──────── Exercise data ────────

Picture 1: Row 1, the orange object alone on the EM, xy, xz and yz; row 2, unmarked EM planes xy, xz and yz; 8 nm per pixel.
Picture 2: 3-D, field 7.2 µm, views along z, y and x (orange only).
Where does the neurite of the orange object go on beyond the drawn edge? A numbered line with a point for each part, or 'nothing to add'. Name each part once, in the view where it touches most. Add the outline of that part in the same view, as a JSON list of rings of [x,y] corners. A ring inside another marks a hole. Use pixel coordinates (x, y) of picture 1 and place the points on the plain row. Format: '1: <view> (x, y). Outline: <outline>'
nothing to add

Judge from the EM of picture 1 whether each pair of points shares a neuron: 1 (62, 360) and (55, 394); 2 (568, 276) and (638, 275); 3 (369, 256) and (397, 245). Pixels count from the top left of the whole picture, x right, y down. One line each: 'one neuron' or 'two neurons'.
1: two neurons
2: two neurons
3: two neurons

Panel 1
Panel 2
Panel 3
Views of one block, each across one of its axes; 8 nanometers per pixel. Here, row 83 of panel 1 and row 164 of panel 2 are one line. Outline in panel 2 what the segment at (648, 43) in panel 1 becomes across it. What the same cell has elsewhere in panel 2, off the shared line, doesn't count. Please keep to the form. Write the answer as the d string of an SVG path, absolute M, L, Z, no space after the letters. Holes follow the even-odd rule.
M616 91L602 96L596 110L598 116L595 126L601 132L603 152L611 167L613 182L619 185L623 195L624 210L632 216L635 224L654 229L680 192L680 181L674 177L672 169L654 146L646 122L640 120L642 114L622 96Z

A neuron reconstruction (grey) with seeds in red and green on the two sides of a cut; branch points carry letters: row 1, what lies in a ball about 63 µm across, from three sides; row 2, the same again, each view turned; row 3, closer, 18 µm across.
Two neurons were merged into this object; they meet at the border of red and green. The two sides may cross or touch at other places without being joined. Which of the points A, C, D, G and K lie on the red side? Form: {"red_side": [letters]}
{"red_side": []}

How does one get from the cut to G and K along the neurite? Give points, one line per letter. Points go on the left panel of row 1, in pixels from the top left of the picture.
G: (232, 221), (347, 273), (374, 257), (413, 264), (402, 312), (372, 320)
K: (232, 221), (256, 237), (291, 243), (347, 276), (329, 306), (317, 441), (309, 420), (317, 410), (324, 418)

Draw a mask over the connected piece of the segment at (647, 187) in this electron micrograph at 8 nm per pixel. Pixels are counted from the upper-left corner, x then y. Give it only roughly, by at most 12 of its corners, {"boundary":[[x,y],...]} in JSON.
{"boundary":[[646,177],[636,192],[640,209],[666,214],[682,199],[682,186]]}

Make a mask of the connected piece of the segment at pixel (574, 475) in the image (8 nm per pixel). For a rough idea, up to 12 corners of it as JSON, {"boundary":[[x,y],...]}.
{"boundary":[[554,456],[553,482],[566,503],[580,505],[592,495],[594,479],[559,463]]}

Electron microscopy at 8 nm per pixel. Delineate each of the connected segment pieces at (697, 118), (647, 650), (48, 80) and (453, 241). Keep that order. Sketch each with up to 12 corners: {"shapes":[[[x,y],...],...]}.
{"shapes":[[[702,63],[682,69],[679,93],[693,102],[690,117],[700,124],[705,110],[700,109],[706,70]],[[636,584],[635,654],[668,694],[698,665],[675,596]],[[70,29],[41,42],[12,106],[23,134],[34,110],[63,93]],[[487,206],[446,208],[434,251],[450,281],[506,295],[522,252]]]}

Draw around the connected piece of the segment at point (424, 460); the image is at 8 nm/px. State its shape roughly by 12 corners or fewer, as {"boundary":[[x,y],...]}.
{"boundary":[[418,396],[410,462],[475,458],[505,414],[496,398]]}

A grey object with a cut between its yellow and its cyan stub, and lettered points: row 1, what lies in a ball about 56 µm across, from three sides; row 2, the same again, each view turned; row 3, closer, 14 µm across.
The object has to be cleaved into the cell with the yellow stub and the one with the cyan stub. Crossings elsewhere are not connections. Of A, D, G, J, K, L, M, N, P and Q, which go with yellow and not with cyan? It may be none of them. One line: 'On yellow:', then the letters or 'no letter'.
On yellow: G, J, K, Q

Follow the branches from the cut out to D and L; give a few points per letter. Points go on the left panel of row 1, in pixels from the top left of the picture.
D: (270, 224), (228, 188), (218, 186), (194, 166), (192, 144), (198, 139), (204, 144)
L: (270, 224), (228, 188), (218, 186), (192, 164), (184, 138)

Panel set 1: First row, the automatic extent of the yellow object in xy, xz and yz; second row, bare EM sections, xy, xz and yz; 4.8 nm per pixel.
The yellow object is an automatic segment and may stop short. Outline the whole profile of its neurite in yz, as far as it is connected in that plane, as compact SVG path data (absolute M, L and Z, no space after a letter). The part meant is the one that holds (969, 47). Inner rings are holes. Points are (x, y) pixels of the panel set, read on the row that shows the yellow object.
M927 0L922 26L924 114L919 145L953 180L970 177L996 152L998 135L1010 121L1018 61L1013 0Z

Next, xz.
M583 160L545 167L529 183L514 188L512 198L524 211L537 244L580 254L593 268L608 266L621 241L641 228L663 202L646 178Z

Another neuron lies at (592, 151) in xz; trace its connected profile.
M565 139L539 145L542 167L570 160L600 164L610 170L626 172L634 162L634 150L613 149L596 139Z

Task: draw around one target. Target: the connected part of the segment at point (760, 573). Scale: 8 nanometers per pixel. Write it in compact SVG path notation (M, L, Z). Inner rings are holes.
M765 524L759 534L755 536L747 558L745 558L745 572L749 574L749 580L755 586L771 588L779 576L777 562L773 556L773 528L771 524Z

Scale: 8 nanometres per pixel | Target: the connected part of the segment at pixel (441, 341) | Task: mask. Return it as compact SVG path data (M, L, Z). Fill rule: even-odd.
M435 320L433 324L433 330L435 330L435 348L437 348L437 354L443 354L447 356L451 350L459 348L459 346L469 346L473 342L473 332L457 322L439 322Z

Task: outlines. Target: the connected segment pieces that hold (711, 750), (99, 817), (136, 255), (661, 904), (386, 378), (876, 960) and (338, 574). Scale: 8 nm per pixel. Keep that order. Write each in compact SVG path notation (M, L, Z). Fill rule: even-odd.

────────

* The problem
Quote all the records exactly, please, leaving none out.

* Exercise response
Picture 1: Row 1, the orange object alone on the EM, xy, xz and yz; row 2, unmarked EM planes xy, xz and yz; 8 nm per pixel.
Picture 2: 3-D, field 7.2 µm, views along z, y and x (orange only).
Where does the neurite of the orange object go on beyond the drawn edge? A numbered line with a point for each part, or 'nothing to add'. Name each part once, in the view where it touches most. Add the outline of that part in the same view, as a JSON list of rings of [x,y] corners. A ring inside another marks a hole. Use pixel coordinates (x, y) of picture 1 and place the points on the plain row. Format: '1: <view> (x, y). Outline: <outline>'
nothing to add

Judge from the EM of picture 1 whether each pair of points shares a neuron: 1 (62, 360) and (55, 394); 2 (568, 276) and (638, 275); 3 (369, 256) and (397, 245). Pixels count from the top left of the whole picture, x right, y down. One line each: 'one neuron' or 'two neurons'.
1: two neurons
2: two neurons
3: two neurons

Panel 1
Panel 2
Panel 3
Views of one block, each across one of its axes; 8 nanometers per pixel. Here, row 83 of panel 1 and row 164 of panel 2 are one line. Outline in panel 2 what the segment at (648, 43) in panel 1 becomes across it. What the same cell has elsewhere in panel 2, off the shared line, doesn't count. Please keep to the form. Write the answer as the d string of an SVG path, absolute M, L, Z, no space after the letters. Holes follow the even-odd rule.
M616 91L602 96L596 110L598 116L595 126L601 132L603 152L611 167L613 182L619 185L623 195L624 210L632 216L635 224L654 229L680 192L680 181L674 177L672 169L654 146L646 122L640 120L642 114L622 96Z

A neuron reconstruction (grey) with seeds in red and green on the two sides of a cut; branch points carry letters: row 1, what lies in a ball about 63 µm across, from three sides; row 2, the same again, each view turned; row 3, closer, 18 µm across.
Two neurons were merged into this object; they meet at the border of red and green. The two sides may cross or touch at other places without being joined. Which of the points A, C, D, G and K lie on the red side? Form: {"red_side": [letters]}
{"red_side": []}

How does one get from the cut to G and K along the neurite? Give points, one line per letter. Points go on the left panel of row 1, in pixels from the top left of the picture.
G: (232, 221), (347, 273), (374, 257), (413, 264), (402, 312), (372, 320)
K: (232, 221), (256, 237), (291, 243), (347, 276), (329, 306), (317, 441), (309, 420), (317, 410), (324, 418)

Draw a mask over the connected piece of the segment at (647, 187) in this electron micrograph at 8 nm per pixel. Pixels are counted from the upper-left corner, x then y. Give it only roughly, by at most 12 of its corners, {"boundary":[[x,y],...]} in JSON.
{"boundary":[[646,177],[636,192],[640,209],[666,214],[682,199],[682,186]]}

Make a mask of the connected piece of the segment at pixel (574, 475) in the image (8 nm per pixel). For a rough idea, up to 12 corners of it as JSON, {"boundary":[[x,y],...]}.
{"boundary":[[554,456],[553,482],[566,503],[580,505],[592,495],[594,479],[559,463]]}

Electron microscopy at 8 nm per pixel. Delineate each of the connected segment pieces at (697, 118), (647, 650), (48, 80) and (453, 241). Keep that order. Sketch each with up to 12 corners: {"shapes":[[[x,y],...],...]}.
{"shapes":[[[702,63],[682,69],[679,93],[693,102],[690,117],[700,124],[705,110],[700,109],[706,70]],[[636,584],[635,654],[668,694],[698,665],[675,596]],[[70,29],[41,42],[12,106],[23,134],[34,110],[63,93]],[[487,206],[446,208],[434,251],[450,281],[506,295],[522,252]]]}

Draw around the connected piece of the segment at point (424, 460); the image is at 8 nm/px. State its shape roughly by 12 corners or fewer, as {"boundary":[[x,y],...]}.
{"boundary":[[418,396],[410,462],[475,458],[505,414],[496,398]]}

A grey object with a cut between its yellow and its cyan stub, and lettered points: row 1, what lies in a ball about 56 µm across, from three sides; row 2, the same again, each view turned; row 3, closer, 14 µm across.
The object has to be cleaved into the cell with the yellow stub and the one with the cyan stub. Crossings elsewhere are not connections. Of A, D, G, J, K, L, M, N, P and Q, which go with yellow and not with cyan? It may be none of them. One line: 'On yellow:', then the letters or 'no letter'.
On yellow: G, J, K, Q

Follow the branches from the cut out to D and L; give a few points per letter. Points go on the left panel of row 1, in pixels from the top left of the picture.
D: (270, 224), (228, 188), (218, 186), (194, 166), (192, 144), (198, 139), (204, 144)
L: (270, 224), (228, 188), (218, 186), (192, 164), (184, 138)

Panel set 1: First row, the automatic extent of the yellow object in xy, xz and yz; second row, bare EM sections, xy, xz and yz; 4.8 nm per pixel.
The yellow object is an automatic segment and may stop short. Outline the whole profile of its neurite in yz, as far as it is connected in that plane, as compact SVG path data (absolute M, L and Z, no space after a letter). The part meant is the one that holds (969, 47). Inner rings are holes. Points are (x, y) pixels of the panel set, read on the row that shows the yellow object.
M927 0L922 26L924 114L919 145L953 180L970 177L996 152L998 135L1010 121L1018 61L1013 0Z

Next, xz.
M583 160L545 167L529 183L514 188L512 198L524 211L537 244L580 254L593 268L608 266L621 241L641 228L663 202L646 178Z

Another neuron lies at (592, 151) in xz; trace its connected profile.
M565 139L539 145L542 167L570 160L600 164L610 170L626 172L634 162L634 150L613 149L596 139Z

Task: draw around one target. Target: the connected part of the segment at point (760, 573). Scale: 8 nanometers per pixel. Write it in compact SVG path notation (M, L, Z). Inner rings are holes.
M765 524L759 534L755 536L747 558L745 558L745 572L749 574L749 580L755 586L771 588L779 576L777 562L773 556L773 528L771 524Z

Scale: 8 nanometres per pixel | Target: the connected part of the segment at pixel (441, 341) | Task: mask. Return it as compact SVG path data (M, L, Z). Fill rule: even-odd.
M435 320L433 324L433 330L435 330L435 348L437 348L437 354L443 354L447 356L451 350L459 348L459 346L469 346L473 342L473 332L457 322L439 322Z

Task: outlines. Target: the connected segment pieces that hold (711, 750), (99, 817), (136, 255), (661, 904), (386, 378), (876, 960) and (338, 574). Scale: 8 nm per pixel. Keep that order. Write each in compact SVG path notation (M, L, Z). Fill rule: even-odd.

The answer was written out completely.